House Sparrow cheepings formed a warm and comforting, ever-present background in the soundtrack of my earliest memories. I grew up in a home of strife and violence, and when my parents were on the rampage, if I hid behind our juniper bushes or retreated to my bedroom, I could close my eyes and focus on my sparrows’ friendly chattering. I’d imagine that they were telling one another about their day’s adventures, giving warm encouragement and loving advice, or simply gathering around what passed for a happy kitchen table in their world, telling stories and jokes. I especially liked imagining that they included me as part of their circle of family and friends. This was long before the TV show The Waltons, but I’d settle into bed each night hungrily listening to their soft good-nights to one another, and maybe even to me. After I said my prayers, I’d always whisper good-night to my sparrows. I knew that not even God forgot about them.
On my first day of school in first grade, an assistant pastor came to our class and asked if anyone could say their ABCs. I waved my hand in a most Hermione Granger sort of way, and he called on me. When I finished, he smiled warmly and handed me what we Catholic children called a “holy card.” It depicted the hand of God cradling a tiny baby bird—what I assumed must be a sparrow. Now I looked at that card when I said my prayers at bedtime, listening to the music of cheeping sparrows in the background. These tiny birds seemed to be carrying my prayers directly to heaven.
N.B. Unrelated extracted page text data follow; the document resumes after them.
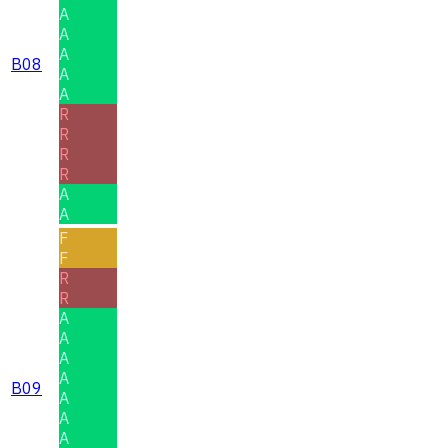
A
A
A
B08
A
A
R
R
R
R
A
A
F
F
R
R
A
A
A
A
B09
A
A
A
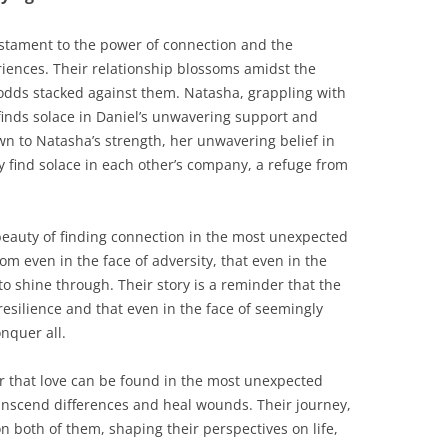
testament to the power of connection and the
iences. Their relationship blossoms amidst the
e odds stacked against them. Natasha, grappling with
finds solace in Daniel’s unwavering support and
wn to Natasha’s strength, her unwavering belief in
y find solace in each other’s company, a refuge from
 beauty of finding connection in the most unexpected
om even in the face of adversity, that even in the
to shine through. Their story is a reminder that the
esilience and that even in the face of seemingly
nquer all.
er that love can be found in the most unexpected
ranscend differences and heal wounds. Their journey,
on both of them, shaping their perspectives on life,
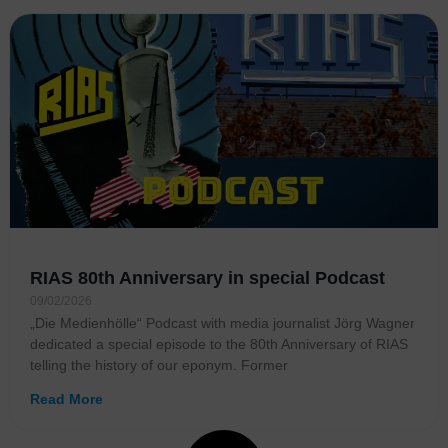
RIAS 80th Anniversary in special Podcast
09/02/2026
„Die Medienhölle“ Podcast with media journalist Jörg Wagner
dedicated a special episode to the 80th Anniversary of RIAS
telling the history of our eponym. Former
Read More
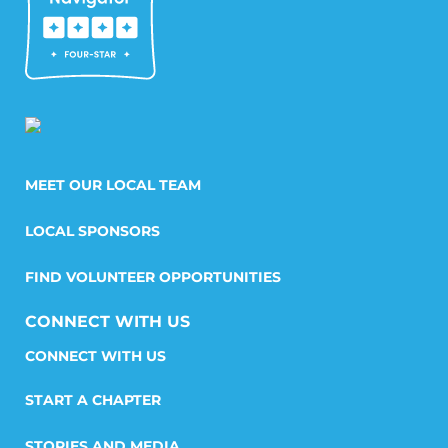
MEET OUR LOCAL TEAM
LOCAL SPONSORS
FIND VOLUNTEER OPPORTUNITIES
CONNECT WITH US
START A CHAPTER
STORIES AND MEDIA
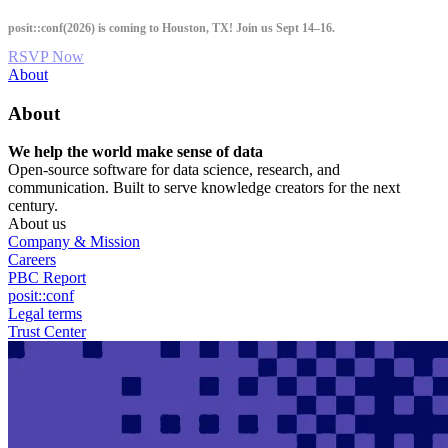
Skip
posit::conf(2026) is coming to Houston, TX! Join us Sept 14–16.
to
main
RSVP Now
content
Utility
About
Menu
About
We help the world make sense of data
Open-source software for data science, research, and
communication. Built to serve knowledge creators for the next
century.
About us
Company & Mission
Careers
PBC Report
posit::conf
Legal terms
Trust Center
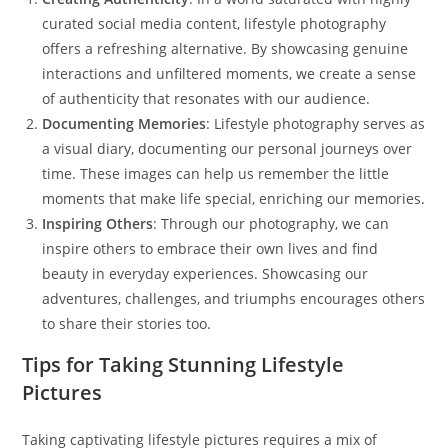
curated social media content, lifestyle photography
offers a refreshing alternative. By showcasing genuine
interactions and unfiltered moments, we create a sense
of authenticity that resonates with our audience.
Documenting Memories
: Lifestyle photography serves as
a visual diary, documenting our personal journeys over
time. These images can help us remember the little
moments that make life special, enriching our memories.
Inspiring Others
: Through our photography, we can
inspire others to embrace their own lives and find
beauty in everyday experiences. Showcasing our
adventures, challenges, and triumphs encourages others
to share their stories too.
Tips for Taking Stunning Lifestyle
Pictures
Taking captivating lifestyle pictures requires a mix of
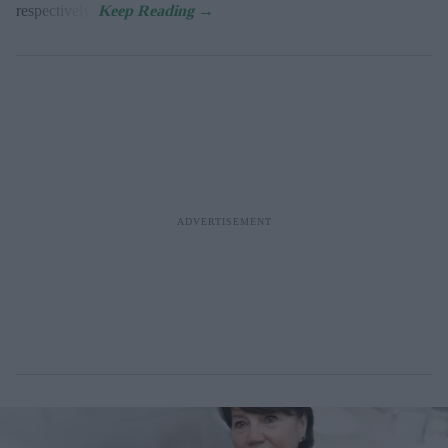
respectively.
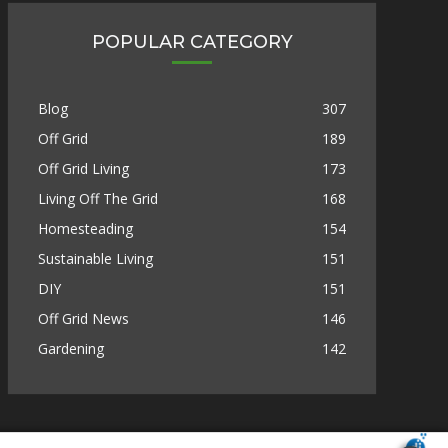
POPULAR CATEGORY
Blog
307
Off Grid
189
Off Grid Living
173
Living Off The Grid
168
Homesteading
154
Sustainable Living
151
DIY
151
Off Grid News
146
Gardening
142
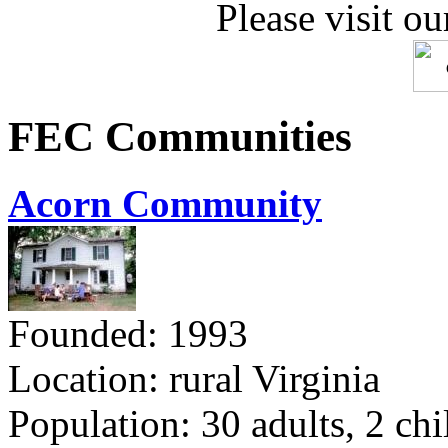
Please visit ou
FEC Communities
Acorn Community
Founded: 1993
Location: rural Virginia
Population: 30 adults, 2 chi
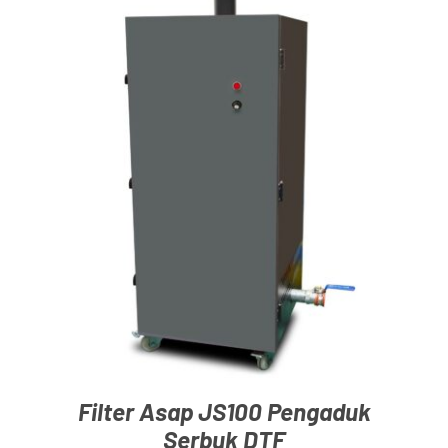
Blog
ADD TO CART
/
DETAILS
Filter Asap JS100 Pengaduk
Serbuk DTF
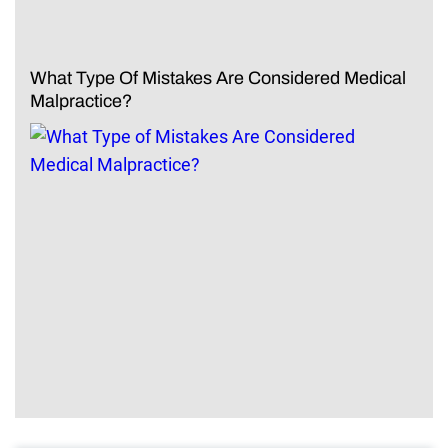
What Type Of Mistakes Are Considered Medical
Malpractice?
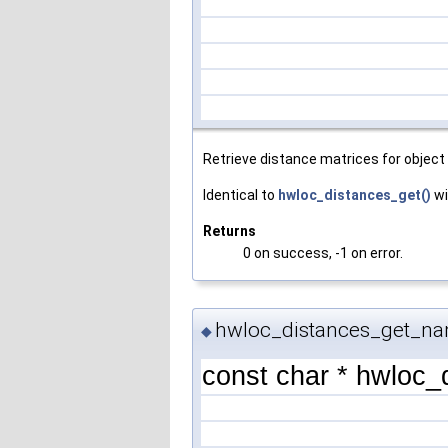
Retrieve distance matrices for object 
Identical to
hwloc_distances_get()
wi
Returns
0 on success, -1 on error.
hwloc_distances_get_na
◆
const char * hwloc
(Not the same card. I can't find a photo of it anywhere.) |
It wasn’t until I took ornithology in 1975 that I learned how damaging they’ve been to bluebirds and other cavity-nesting birds as an invasive species in North America. I can appreciate that and feel sad that this Pandora’s box was ever opened during the 1800s when sparrows were brought here by homesick Europeans, even as I can’t see a House Sparrow in any urban area or theme park without smiling at these Artful Dodgers who bring back some of my loveliest memories of childhood.